Transitioning from STEM to STEAL

Supplements to STEM appeared rapidly, one of which is STEAM, where the letter A stands for art. Art is an ambiguous word in this case. One of the meanings is art. But Leonardo da Vinci said that art is a craft plus "that something." What is "that something"? It is the heart and soul of the artist. Everyone is able to make some shapes. But what separates the sculptor from the stonemason is just “that something.” It is what comes from inside the artist.

A kind of path to STEAL was the article, “What STEM means and why the acronym SSH is important” (I. Catic, VL, 2015). The acronym for this purpose means social science and humanities. It emphasizes that social-humanistic knowledge is also important for an educated person.

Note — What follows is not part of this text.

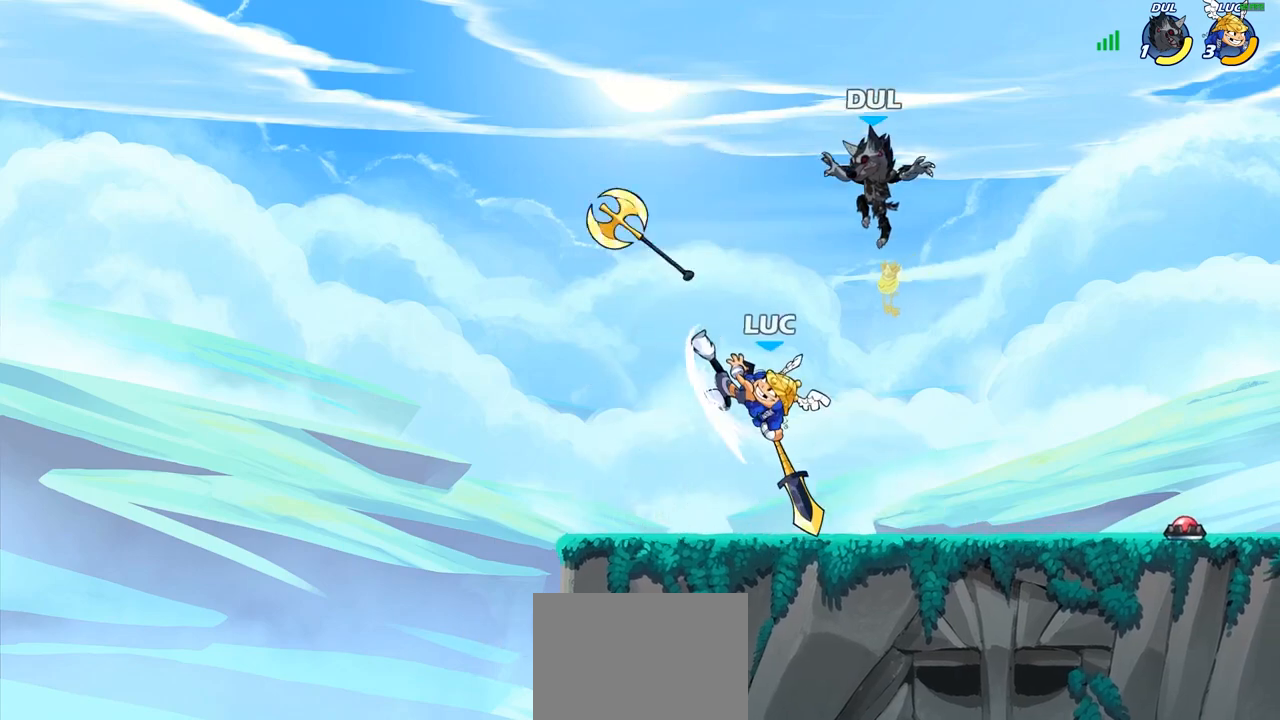
{"buttons": [], "left_stick": "left", "right_stick": "center", "events": [[33, "left_stick", "center"], [217, "left_stick", "left"]]}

The Plastics Industry Associationin in its statement dated March 19, 2019, announced that it has joined a group of similar organizations promoting the complex abbreviation STEMM (science, technology, engineering, mathematics, and medicine).

The pyramid of knowledge

In 1987, the author became acquainted with the pyramid of knowledge advanced by the American philosopher of English descent, Frederic Turner. Noticing the lack of technics in the proposed pyramid, he spoke in 1990 in Dallas with Turner. The picture has been gradually perfected and is now being published as Turner-Čatić's perfected educational pyramid of knowledge. The STEAL concept is science, technology, engineering, art, and languages. Figure 2 shows the latest version.

pyramid of knowledge

Figure 2. Perfected Turner-Čatić educational pyramid of knowledge.

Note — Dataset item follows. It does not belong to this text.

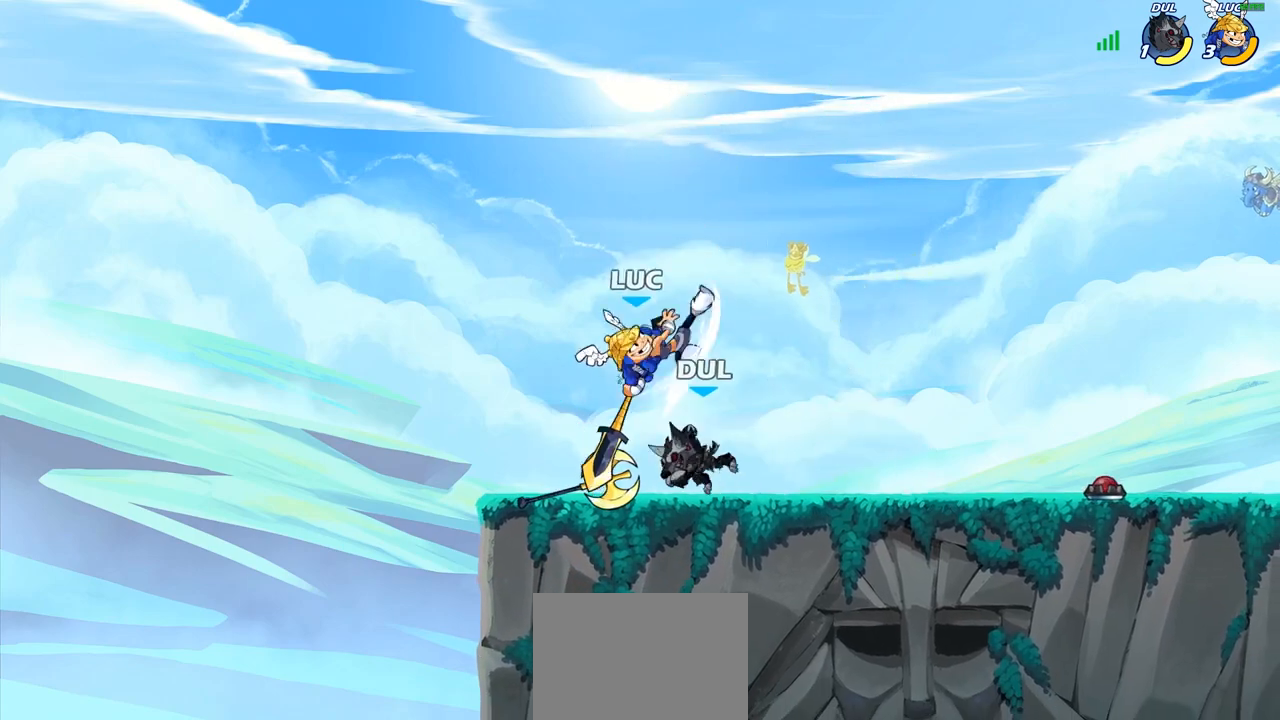
{"buttons": ["CROSS", "R2"], "left_stick": "up-right", "right_stick": "center", "events": [[283, "left_stick", "up-right"], [367, "CROSS", "down"], [467, "R2", "down"]]}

The complete pyramid contains a division into sciences made by discoveries, D-sciences, and those based on inventions, I-sciences. For example, biology and archeology deal with discoveries, while biotechnology and (inanimate) technics are based on inventions. The first layer, languages, is fundamental to all the other layers. If you want to deepen your knowledge, you need to go down the "pyramid." Generalization requires climbing. The laws established in the first three layers — languages, physics, and chemistry — are invariant with respect to animate and inanimate. The middle layer is made up of general technics, which is an important difference from the original Turner pyramid.

Interdisciplinary areas

A careful reading of the pyramid reveals that it lacks some important sciences — ecology, ethics, information and communication, and synthesiology, with systematic theory as the basis. These are actually interdisciplinary areas. Ecological considerations begin with product development. Ethical issues of practical interest are covered, now only partially. An integrative ethic has two fundamental components — bioethics and technoethics. Information and communication sciences are also needed by everyone, so they are an interdisciplinary field. Finally, if the abundance of information is to achieve the much-needed generalization into new knowledge and insights, it is necessary for everyone to know the basics of synthesiology, a science that is celebrating its first century of existence this year. In doing so, it should be noted on the basis of synthesis, a system theory, necessary for every modern individual, not just highly educated professionals.

If we look closely, all the knowledge necessary for the successful education of a modern individual prepared to confront new challenges is represented in the pyramid. This is the explanation for the acronym STEAL.

Conclusion

It has been found that in this abundance of information it is difficult to transfer terminology from language to language without understanding what it is about. In the first half of the second decade of the 21st century, STEM was just a fashionable acronym in the service of one country.

 

About the author

This article is based on a series of Croatian texts by the author, Professor Emeritus Igor Čatić of the University of Zagreb, Croatia, and the winner of the SPE International Education Award (1998). He is a Fellow of IOM3 GB (since 1978), SPE and VDI (Germany), and head of the first Chair for Polymer Processing in that part of Europe. Čatić has published 49 papers for ANTEC. The original idea for the pyramid of knowledge comes from Dr. Frederick Turner from 1987.